Companies have structural governance defences that may protect them against shareholder activists. The value of any particular structural defence will depend on the specific activist situation and no defence will fully protect a company against activism. As mentioned above, a company may customise certain governance elements in its organisational documents. For example, most public companies have by-laws that require a shareholder to provide advance notice and certain information to the company before it is permitted to nominate a director for election to the company's board of directors or propose business before a shareholders' meeting, and these by-laws eliminate the possibility of surprise from last-minute proposals. Companies also specify in their by-laws that the board of directors has the sole right to determine its own size and fill vacancies, both of which prevent activist shareholders from filling the board of directors with their preferred candidates. Companies may also restrict its shareholders' ability to call special meetings or take actions by written consent, either entirely or below certain ownership thresholds.
Some companies have adopted even more stringent structural defences, such as having two classes of stock (one of which has additional voting rights and is not publicly traded, limiting an activist's ability to obtain voting power) or creating a classified board of directors (directors are divided into three classes with staggered, multi-year terms, making it more difficult for an activist to replace board members). Companies may also adopt a poison pill, which can be triggered by the company to dilute the equity and voting stake of a shareholder activist that has purchased over a certain percentage of the company's stock by allowing all other shareholders to purchase additional shares at a steep discount.
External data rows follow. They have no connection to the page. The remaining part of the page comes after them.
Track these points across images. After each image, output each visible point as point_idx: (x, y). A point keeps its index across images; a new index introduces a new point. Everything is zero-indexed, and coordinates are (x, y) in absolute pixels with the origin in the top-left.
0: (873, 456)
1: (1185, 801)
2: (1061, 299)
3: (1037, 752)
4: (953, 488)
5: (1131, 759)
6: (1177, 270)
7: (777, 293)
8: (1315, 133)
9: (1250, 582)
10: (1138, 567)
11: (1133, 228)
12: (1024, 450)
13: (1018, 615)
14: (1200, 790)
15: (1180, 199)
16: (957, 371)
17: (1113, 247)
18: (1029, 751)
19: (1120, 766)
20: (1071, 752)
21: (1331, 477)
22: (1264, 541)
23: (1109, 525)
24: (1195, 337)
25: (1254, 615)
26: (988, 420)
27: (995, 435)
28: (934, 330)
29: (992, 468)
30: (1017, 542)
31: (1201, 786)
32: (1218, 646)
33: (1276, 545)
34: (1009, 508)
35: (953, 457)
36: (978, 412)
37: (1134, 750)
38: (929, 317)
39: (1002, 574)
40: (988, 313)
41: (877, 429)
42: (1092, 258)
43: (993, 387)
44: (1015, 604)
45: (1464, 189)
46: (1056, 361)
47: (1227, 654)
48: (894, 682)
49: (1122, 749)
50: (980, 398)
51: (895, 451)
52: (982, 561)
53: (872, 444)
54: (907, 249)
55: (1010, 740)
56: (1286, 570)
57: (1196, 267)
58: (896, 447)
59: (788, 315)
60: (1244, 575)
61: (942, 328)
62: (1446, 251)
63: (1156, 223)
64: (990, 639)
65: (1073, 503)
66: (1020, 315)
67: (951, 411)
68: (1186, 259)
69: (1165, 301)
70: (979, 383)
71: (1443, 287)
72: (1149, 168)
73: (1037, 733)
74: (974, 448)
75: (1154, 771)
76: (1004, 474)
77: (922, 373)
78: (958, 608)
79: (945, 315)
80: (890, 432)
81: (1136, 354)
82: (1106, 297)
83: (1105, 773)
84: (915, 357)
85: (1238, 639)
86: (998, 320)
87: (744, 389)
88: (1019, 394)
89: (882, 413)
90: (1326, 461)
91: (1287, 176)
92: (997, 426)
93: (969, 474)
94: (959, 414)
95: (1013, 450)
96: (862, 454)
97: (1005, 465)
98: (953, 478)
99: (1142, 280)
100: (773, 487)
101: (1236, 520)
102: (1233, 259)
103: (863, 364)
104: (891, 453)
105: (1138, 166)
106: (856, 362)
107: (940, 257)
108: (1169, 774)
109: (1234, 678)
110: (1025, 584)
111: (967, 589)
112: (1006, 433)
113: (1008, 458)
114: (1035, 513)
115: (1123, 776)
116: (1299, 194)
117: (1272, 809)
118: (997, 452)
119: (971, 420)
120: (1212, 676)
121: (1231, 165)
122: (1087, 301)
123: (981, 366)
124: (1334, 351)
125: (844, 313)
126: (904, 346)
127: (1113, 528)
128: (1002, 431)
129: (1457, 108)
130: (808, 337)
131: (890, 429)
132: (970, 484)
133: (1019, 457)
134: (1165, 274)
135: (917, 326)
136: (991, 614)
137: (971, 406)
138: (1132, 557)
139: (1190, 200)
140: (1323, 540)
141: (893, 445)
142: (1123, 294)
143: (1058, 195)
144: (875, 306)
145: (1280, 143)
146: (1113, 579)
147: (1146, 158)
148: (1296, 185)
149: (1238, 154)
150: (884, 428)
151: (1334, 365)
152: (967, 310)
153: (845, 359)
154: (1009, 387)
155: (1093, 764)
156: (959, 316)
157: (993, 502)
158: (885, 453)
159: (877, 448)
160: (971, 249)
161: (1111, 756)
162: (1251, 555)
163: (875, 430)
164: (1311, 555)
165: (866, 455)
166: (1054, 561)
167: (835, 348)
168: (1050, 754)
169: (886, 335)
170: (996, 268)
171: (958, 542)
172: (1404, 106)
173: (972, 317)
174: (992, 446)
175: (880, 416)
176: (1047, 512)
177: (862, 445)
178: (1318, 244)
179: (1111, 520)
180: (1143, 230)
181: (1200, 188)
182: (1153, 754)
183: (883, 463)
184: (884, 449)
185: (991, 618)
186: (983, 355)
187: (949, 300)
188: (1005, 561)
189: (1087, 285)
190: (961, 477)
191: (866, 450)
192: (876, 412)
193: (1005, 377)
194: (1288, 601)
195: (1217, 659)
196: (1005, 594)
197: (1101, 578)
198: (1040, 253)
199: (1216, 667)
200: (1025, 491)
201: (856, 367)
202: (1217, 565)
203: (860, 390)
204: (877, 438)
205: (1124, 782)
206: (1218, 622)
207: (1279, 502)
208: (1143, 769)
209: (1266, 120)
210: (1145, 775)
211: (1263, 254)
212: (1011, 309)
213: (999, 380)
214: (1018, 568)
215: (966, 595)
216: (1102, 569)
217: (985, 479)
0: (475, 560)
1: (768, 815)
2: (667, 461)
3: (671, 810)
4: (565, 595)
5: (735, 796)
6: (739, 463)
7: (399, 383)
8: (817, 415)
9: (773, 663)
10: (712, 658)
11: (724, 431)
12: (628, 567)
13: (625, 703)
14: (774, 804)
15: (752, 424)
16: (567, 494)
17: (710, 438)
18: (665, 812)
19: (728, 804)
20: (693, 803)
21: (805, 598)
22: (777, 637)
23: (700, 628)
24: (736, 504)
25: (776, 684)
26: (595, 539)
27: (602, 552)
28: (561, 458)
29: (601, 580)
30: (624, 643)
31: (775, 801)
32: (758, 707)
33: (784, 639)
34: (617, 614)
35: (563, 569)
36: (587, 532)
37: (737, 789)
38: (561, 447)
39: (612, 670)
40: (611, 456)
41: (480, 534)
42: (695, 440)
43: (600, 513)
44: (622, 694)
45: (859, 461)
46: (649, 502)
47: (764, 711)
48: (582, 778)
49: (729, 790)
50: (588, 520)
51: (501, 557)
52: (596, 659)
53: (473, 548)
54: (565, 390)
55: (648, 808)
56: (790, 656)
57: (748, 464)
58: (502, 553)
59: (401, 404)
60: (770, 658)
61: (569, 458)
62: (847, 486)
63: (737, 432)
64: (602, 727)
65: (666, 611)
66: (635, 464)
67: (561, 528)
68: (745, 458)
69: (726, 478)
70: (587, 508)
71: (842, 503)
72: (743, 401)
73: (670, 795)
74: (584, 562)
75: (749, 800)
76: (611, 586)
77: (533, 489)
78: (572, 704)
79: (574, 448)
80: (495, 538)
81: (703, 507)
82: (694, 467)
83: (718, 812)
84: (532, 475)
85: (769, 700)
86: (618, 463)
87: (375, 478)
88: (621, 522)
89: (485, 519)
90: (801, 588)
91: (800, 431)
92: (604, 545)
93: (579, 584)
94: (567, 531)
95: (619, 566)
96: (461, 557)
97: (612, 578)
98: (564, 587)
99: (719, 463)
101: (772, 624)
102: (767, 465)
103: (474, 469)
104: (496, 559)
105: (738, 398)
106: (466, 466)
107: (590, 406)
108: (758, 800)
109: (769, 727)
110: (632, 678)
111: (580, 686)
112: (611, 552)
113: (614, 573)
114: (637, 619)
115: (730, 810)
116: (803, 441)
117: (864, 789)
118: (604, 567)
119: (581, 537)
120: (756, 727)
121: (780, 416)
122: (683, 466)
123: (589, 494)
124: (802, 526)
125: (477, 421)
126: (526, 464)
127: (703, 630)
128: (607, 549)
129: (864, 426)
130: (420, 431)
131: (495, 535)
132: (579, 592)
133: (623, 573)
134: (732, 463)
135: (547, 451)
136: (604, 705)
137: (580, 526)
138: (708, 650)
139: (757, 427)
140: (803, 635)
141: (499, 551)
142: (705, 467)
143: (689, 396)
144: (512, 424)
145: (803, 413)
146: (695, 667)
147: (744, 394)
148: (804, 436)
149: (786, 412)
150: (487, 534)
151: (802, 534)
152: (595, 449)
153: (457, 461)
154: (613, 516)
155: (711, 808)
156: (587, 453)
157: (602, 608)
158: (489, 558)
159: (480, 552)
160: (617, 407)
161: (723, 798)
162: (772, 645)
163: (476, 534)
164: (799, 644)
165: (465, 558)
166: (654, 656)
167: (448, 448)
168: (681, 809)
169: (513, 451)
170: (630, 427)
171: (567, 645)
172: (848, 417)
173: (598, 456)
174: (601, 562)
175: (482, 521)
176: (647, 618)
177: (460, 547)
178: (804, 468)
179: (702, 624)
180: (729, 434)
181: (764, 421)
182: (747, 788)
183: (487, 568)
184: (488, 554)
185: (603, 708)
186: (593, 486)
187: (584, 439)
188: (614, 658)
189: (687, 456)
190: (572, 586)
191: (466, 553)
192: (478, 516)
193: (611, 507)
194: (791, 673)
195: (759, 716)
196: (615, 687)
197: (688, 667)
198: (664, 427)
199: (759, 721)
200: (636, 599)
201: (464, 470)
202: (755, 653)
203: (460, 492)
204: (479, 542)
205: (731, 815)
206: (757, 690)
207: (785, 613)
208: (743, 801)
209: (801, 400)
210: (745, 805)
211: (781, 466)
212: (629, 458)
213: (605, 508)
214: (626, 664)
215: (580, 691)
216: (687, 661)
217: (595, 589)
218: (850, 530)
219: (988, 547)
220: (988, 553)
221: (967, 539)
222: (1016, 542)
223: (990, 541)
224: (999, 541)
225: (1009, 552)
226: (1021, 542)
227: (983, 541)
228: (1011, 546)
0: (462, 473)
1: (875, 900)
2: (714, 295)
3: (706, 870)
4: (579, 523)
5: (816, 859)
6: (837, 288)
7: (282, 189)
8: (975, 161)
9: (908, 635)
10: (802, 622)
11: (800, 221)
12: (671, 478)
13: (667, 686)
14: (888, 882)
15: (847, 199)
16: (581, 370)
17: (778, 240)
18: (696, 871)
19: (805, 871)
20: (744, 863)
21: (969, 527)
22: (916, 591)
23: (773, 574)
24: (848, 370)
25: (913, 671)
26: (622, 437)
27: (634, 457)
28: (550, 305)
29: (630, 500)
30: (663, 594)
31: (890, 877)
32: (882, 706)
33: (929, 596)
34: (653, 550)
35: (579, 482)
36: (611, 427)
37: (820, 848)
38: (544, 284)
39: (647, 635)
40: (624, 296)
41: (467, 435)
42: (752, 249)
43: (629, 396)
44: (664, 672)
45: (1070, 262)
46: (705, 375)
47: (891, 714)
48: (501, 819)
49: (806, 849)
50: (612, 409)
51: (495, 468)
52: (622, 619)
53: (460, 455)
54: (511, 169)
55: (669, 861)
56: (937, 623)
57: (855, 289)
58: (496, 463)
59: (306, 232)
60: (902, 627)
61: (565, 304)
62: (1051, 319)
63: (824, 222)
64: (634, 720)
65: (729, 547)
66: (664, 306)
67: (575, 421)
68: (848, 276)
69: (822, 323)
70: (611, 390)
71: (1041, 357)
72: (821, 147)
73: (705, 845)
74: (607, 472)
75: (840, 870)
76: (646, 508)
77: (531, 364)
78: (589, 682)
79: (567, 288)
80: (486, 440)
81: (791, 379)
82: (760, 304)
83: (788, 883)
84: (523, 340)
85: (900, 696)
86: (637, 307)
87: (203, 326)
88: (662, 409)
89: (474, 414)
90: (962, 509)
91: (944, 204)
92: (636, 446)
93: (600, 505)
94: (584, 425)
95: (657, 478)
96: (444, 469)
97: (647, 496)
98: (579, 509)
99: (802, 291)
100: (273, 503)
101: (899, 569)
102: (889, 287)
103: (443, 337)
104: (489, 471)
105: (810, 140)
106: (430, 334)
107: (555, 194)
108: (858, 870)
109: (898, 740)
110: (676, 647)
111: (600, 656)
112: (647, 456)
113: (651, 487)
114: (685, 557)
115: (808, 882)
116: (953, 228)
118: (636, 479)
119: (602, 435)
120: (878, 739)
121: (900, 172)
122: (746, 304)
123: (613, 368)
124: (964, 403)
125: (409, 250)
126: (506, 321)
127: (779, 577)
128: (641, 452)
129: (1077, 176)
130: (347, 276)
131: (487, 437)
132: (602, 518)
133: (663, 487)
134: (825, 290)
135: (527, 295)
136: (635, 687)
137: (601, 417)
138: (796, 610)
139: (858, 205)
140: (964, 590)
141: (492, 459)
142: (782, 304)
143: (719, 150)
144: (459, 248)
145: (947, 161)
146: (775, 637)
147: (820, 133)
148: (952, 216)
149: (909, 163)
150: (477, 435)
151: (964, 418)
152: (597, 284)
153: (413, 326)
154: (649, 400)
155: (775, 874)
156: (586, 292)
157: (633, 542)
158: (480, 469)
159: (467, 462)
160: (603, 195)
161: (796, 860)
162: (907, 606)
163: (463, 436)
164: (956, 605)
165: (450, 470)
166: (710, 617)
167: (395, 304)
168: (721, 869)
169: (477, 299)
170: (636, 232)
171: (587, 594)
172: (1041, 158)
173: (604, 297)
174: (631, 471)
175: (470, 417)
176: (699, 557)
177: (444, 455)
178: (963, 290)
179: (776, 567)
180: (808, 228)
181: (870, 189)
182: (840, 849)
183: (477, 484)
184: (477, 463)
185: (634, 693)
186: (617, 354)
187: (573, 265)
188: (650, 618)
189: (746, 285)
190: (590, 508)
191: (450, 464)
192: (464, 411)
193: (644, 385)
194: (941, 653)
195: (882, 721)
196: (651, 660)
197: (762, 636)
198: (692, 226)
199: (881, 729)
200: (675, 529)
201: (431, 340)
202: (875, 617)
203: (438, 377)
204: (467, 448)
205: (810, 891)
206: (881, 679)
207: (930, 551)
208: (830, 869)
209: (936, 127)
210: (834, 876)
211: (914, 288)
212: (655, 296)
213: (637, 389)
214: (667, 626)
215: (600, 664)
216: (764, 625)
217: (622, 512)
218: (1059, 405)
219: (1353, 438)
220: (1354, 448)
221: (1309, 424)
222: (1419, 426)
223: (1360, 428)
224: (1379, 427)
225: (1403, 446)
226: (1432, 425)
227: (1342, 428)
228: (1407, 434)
Most large US companies have abandoned these harsher defences in recent years in light of scrutiny from the institutional investor community and proxy advisory firms. It is recommended that companies keep a poison pill 'on the shelf' and ready to be implemented in response to a threat from a particular activist (see the Unocal defensive measures discussion in Subsection (ii)), although the company must weigh the possibility that it will lose some credibility in the market even if it successfully blocks an activist campaign.
The DGCL Section 203 includes an anti-takeover provision that prevents a corporation from entering into certain business combination transactions with an interested shareholder (generally one that owns more than 15 per cent of the company's stock) for three years after becoming an interested stockholder unless the business combination is approved in the manner prescribed by the statute.
The HSR Act requires an investor to provide written notice to a company before acquiring shares that are subject to the HSR Act's filing requirements, which may serve as the first warning to the company that an activist intends to take a significant stake in the company and advocate for change, or alternatively that an existing shareholder has altered its intentions with respect to the company from passive to active and plans to increase its stake.